**What you will do:** Write every entry out again with no changes, and leave the images behind.

───── Dataset records ─────

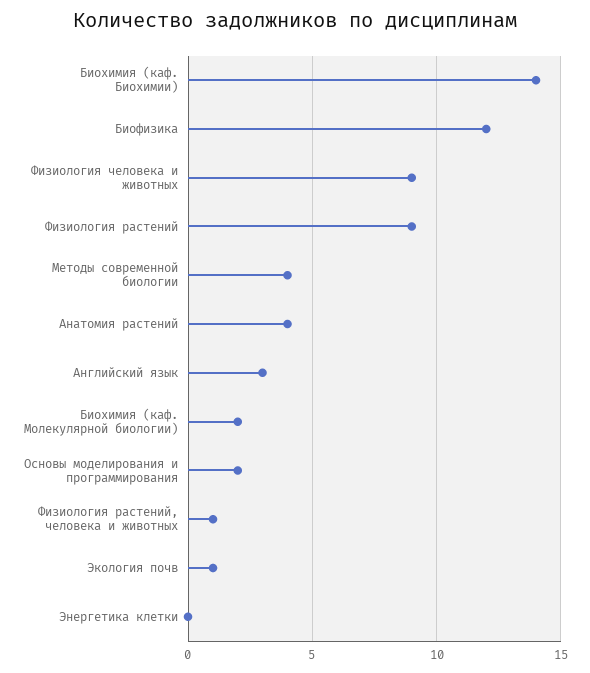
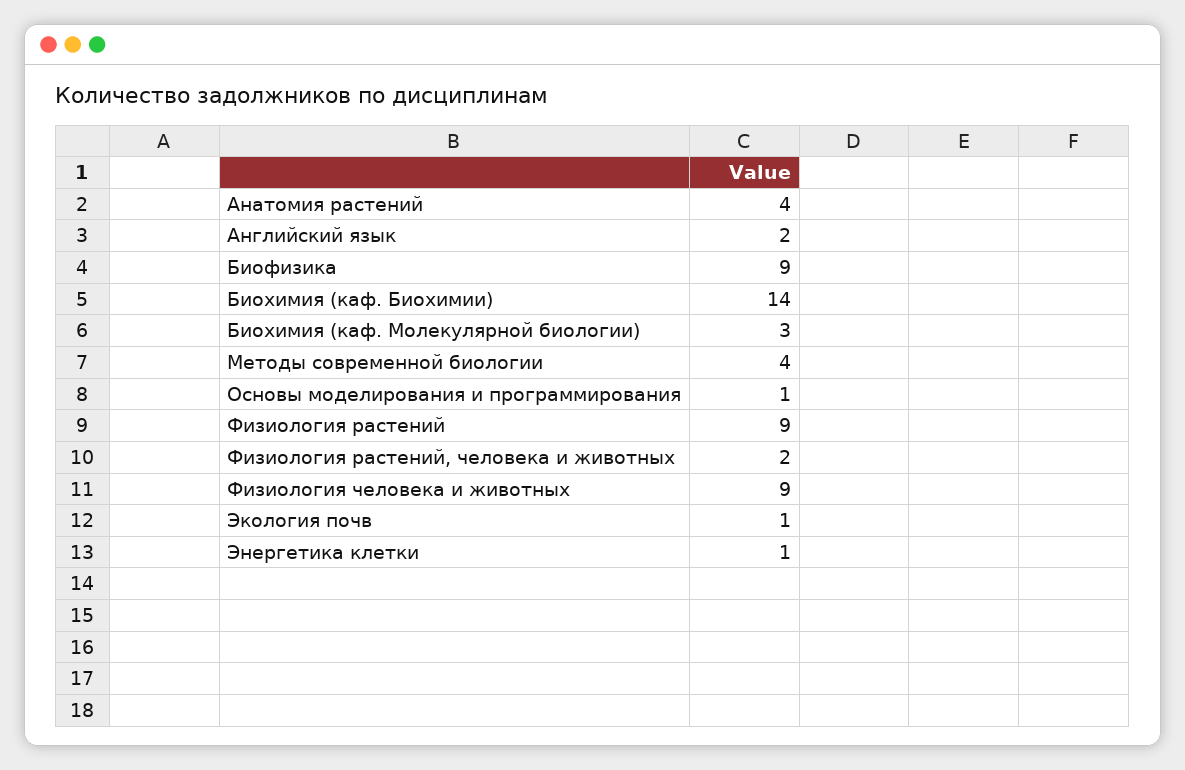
Биофизика: 12 -> 9
Английский язык: 3 -> 2
Биохимия (каф. Молекулярной биологии): 2 -> 3
Основы моделирования и программирования: 2 -> 1
Физиология растений, человека и животных: 1 -> 2
Энергетика клетки: 0 -> 1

─────

**Response to this exercise:**
Биофизика: 12 -> 9
Английский язык: 3 -> 2
Биохимия (каф. Молекулярной биологии): 2 -> 3
Основы моделирования и программирования: 2 -> 1
Физиология растений, человека и животных: 1 -> 2
Энергетика клетки: 0 -> 1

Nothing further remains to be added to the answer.